Kenya Pushes for Affordable, Long-Term Financing for Farmers — CS Mutahi Kagwe

 




Kenya has renewed its call for affordable, long-term agricultural financing, with Cabinet Secretary for Agriculture and Livestock Development, Sen. Mutahi Kagwe, urging financial institutions to shift from short-term, high-interest lending to sustainable, low-interest credit models that align with farmers’ production cycles.

Speaking during the 8th World Congress on Rural and Agricultural Financing, hosted by the African Rural and Agricultural Credit Association (AFRACA) in Nairobi, CS Kagwe said Kenya’s agriculture sector — which directly and indirectly contributes nearly 50% of the national GDP — requires financing solutions that reflect its seasonal nature and capital intensity.

“We must stop locking farmers into short-term, high-interest facilities and instead take a long-term view,” Kagwe said. “Let us lend at low interest rates, promote contract farming, and encourage participation in commodities and futures exchanges.”

Major Reforms in Agricultural Financing

CS Kagwe revealed that the government is merging the Agricultural Finance Corporation (AFC) with the Commodities Fund to improve efficiency, enhance capital access, and reduce duplication of roles. The move will also involve raising AFC’s core capital to make it more responsive to farmers’ financing needs.

He also proposed reinstating a policy that previously required financial institutions to allocate a mandatory percentage of their assets to agricultural lending — a policy he said had been abandoned, leaving the sector underfunded.

“Only 3% of total bank credit currently goes to agriculture. That is unacceptable,” Kagwe noted. “Reinstating this requirement will create an aggregated pool of funds to offer affordable, single-digit loans to farmers.”

Proposal for an Agricultural Fund

To ensure sustainability, Kagwe proposed the creation of an Agricultural Fund for AFC, modeled on existing exchequer-supported initiatives such as the Political Parties Fund (0.3% of revenue) and the Constituencies Development Fund (CDF) (2.5% of national revenue).

“It makes sense to support agriculture through a dedicated fund for AFC,” he said. “This will guarantee predictable, long-term capital for the sector that feeds our nation.”

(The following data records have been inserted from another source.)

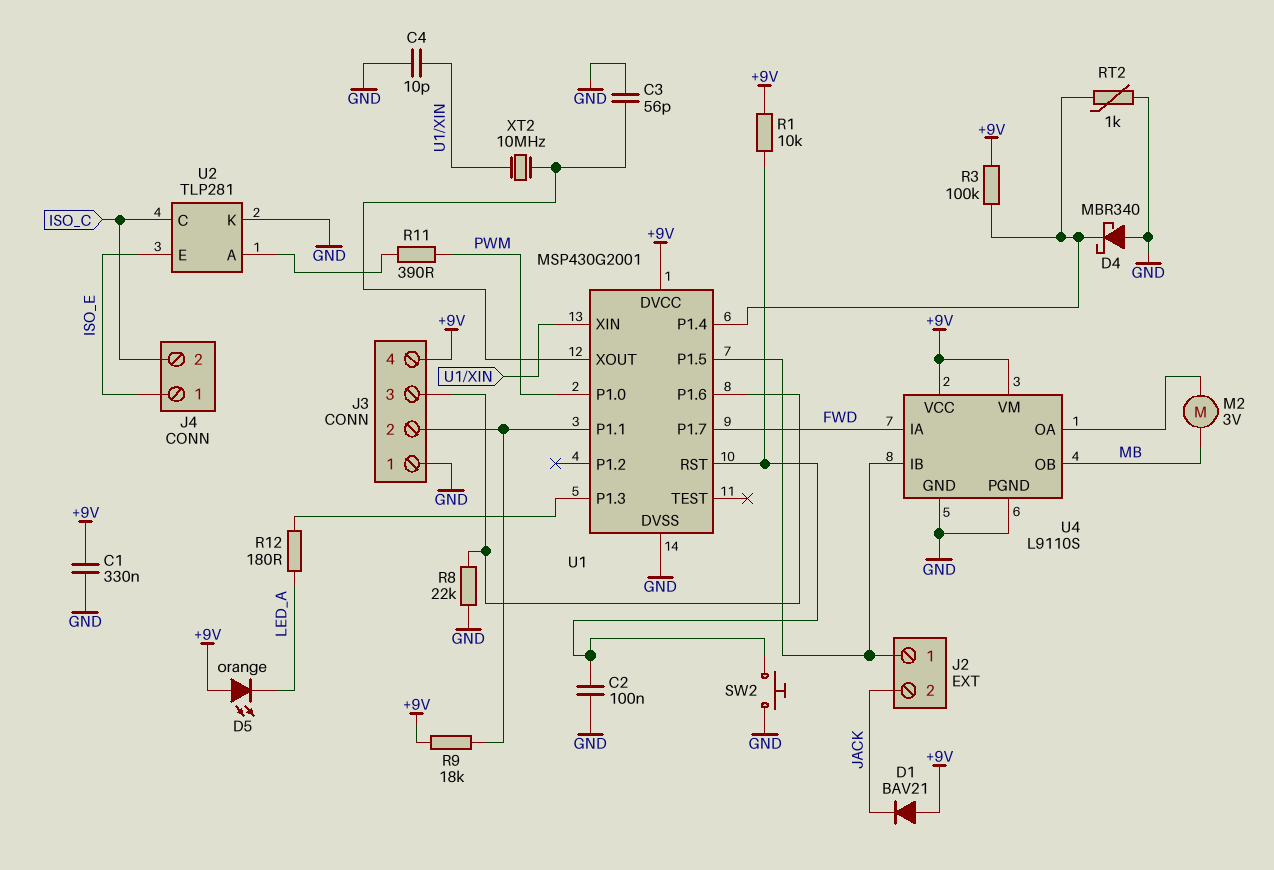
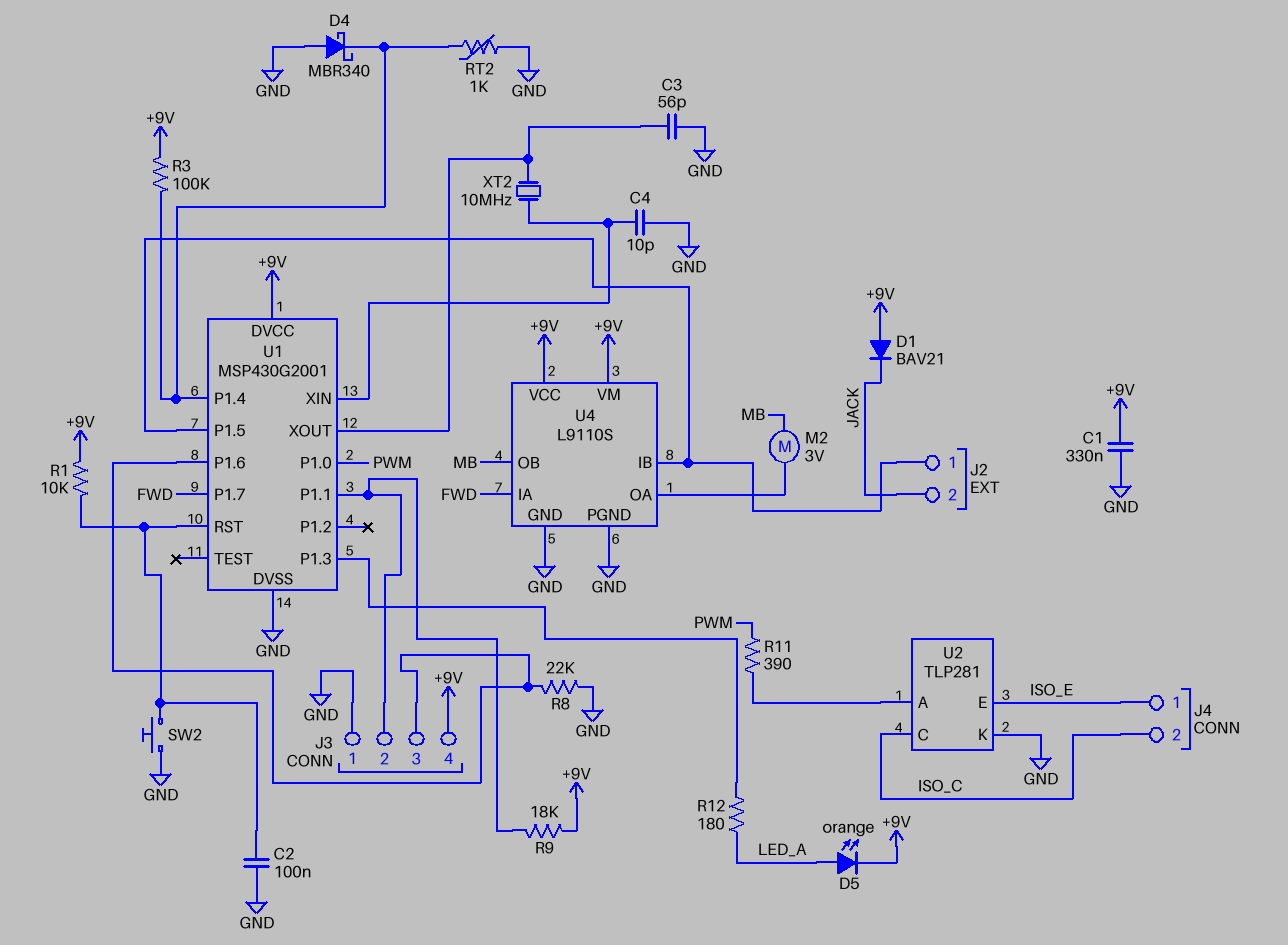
D5: LED orange (A +9V, K LED_A) -> LED orange (A LED_A, K +9V)

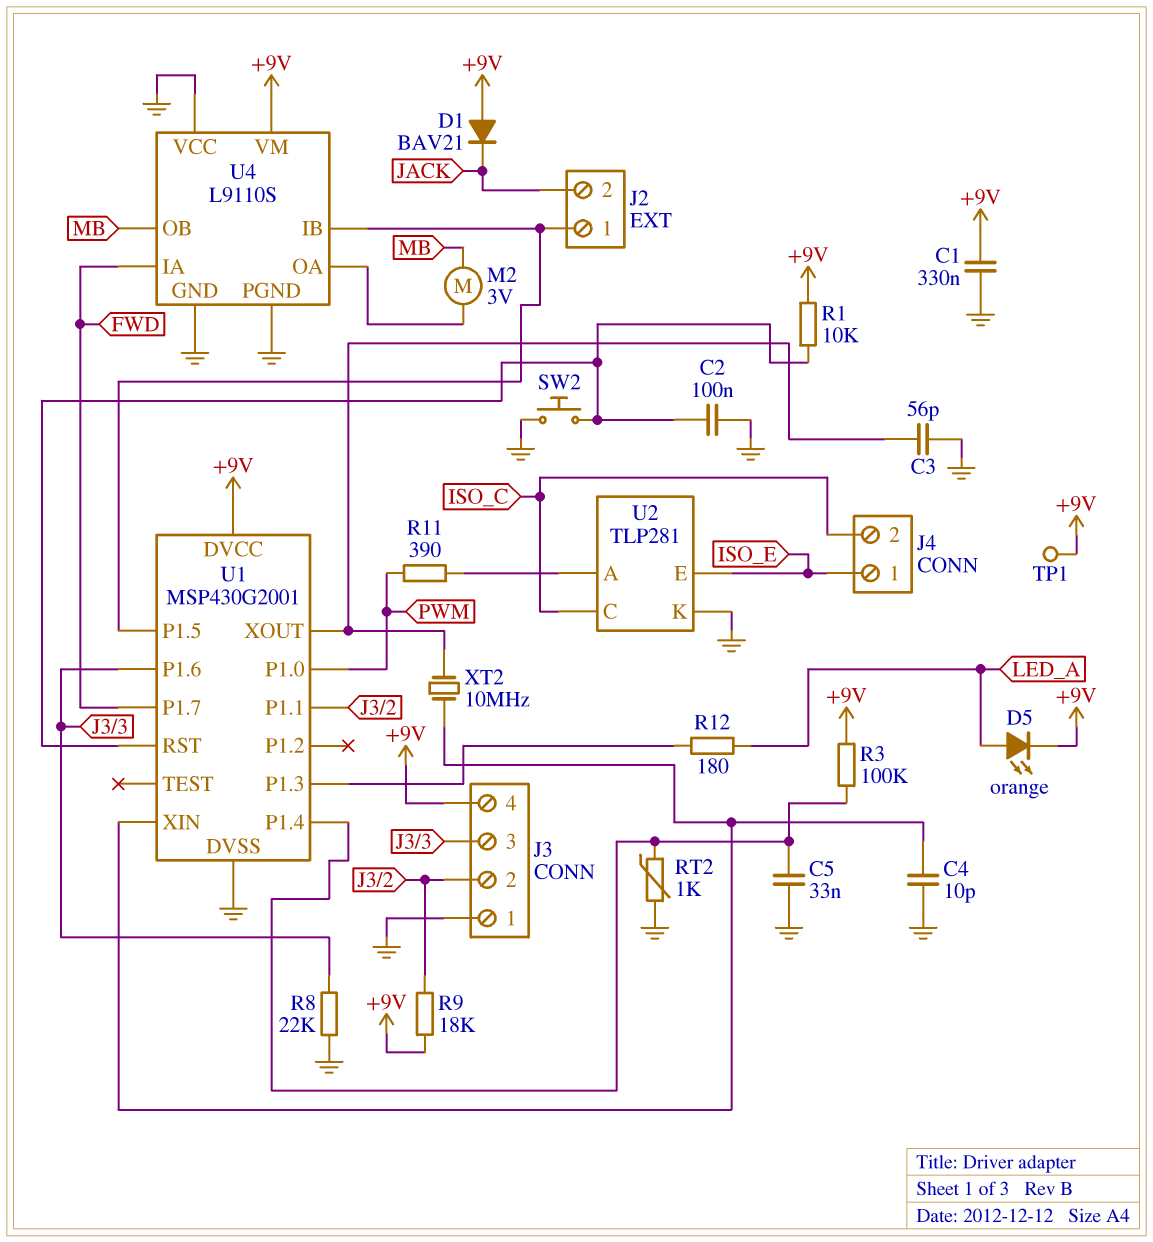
C5: none -> 33nF (GND, U1/P1.4)
D4: schottky MBR340 (A GND, K U1/P1.4) -> none
TP1: none -> test point (+9V)
U4 pin VCC: +9V -> GND

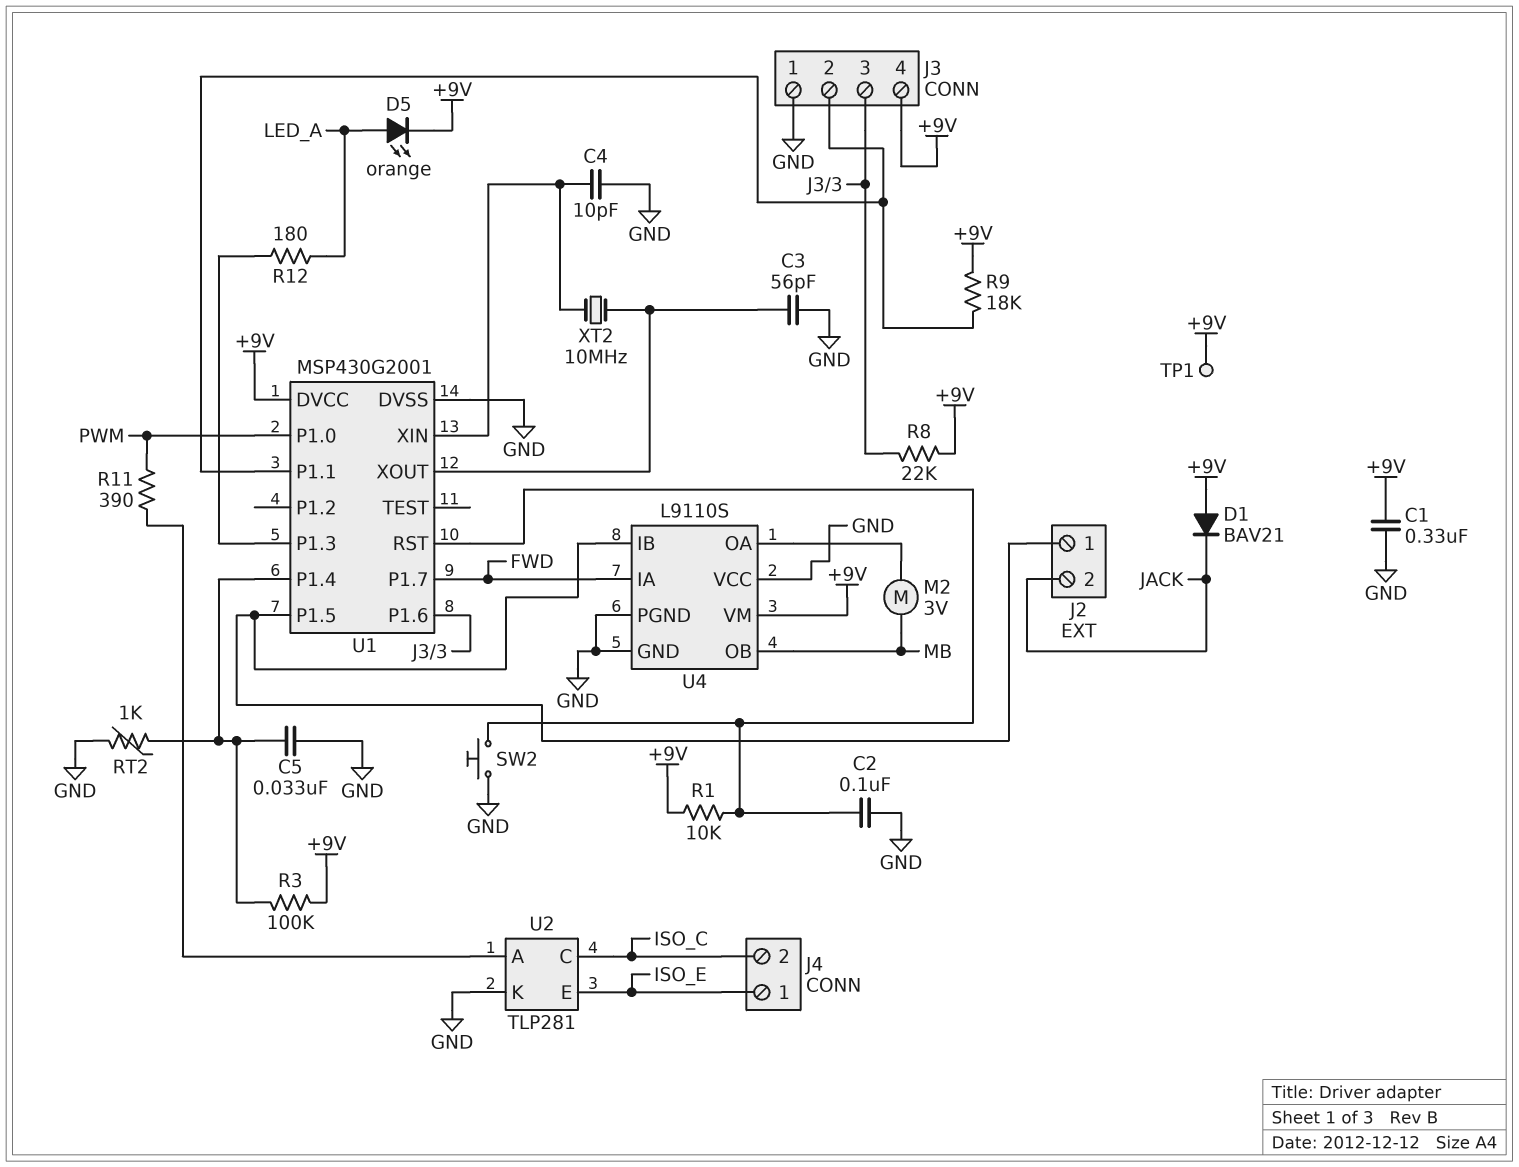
R8: 22k (GND, J3/3) -> 22k (+9V, J3/3)

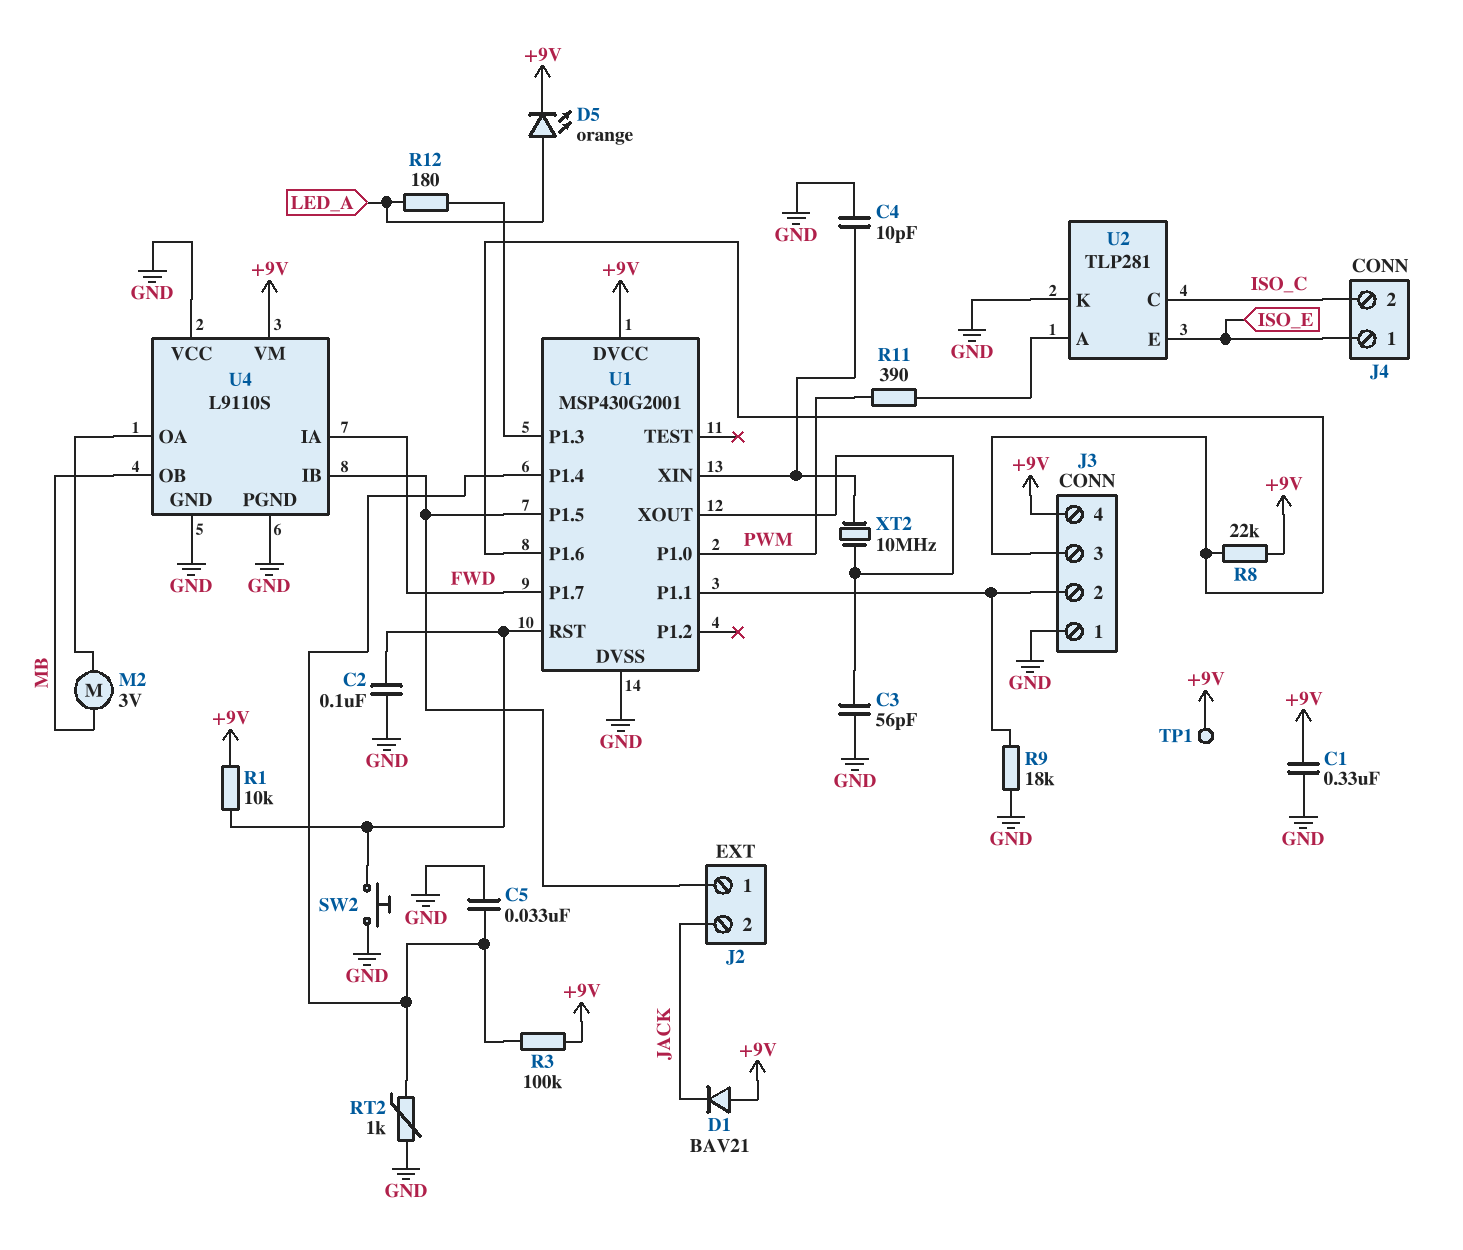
R9: 18k (+9V, J3/2) -> 18k (GND, J3/2)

Digital Transformation and Accountability

The CS further announced the establishment of a Projects Implementation Monitoring Unit (PIMU) to track agricultural investments and ensure accountability in public spending. He added that the ongoing rollout of the Kenya Integrated Agriculture Management Information System (KIAMIS) — already covering 7.1 million farmers — would enable digital financing, real-time data access, and farmer registration.

Representing Central Bank Governor Dr. Kamau Thugge, Deputy Governor reaffirmed CBK’s commitment to creating financial frameworks that enhance credit access and risk management in agriculture.

Global Call for Innovation in Agri-Finance

The Congress, themed “Innovating Finance for a Resilient and Inclusive Agri-Food System”, brought together policymakers, financiers, and development partners from Africa, Asia, Europe, and the Americas. Delegates emphasized the need for digital innovation, farmer-centered credit systems, and regional cooperation to strengthen food and nutrition security.

Kagwe’s proposals have sparked positive reactions among agricultural stakeholders, who view the reforms as a turning point in Kenya’s agri-finance landscape, potentially unlocking billions in affordable credit for smallholders and agribusinesses.

“This is the kind of bold thinking we need to make agriculture bankable and sustainable,” said one delegate.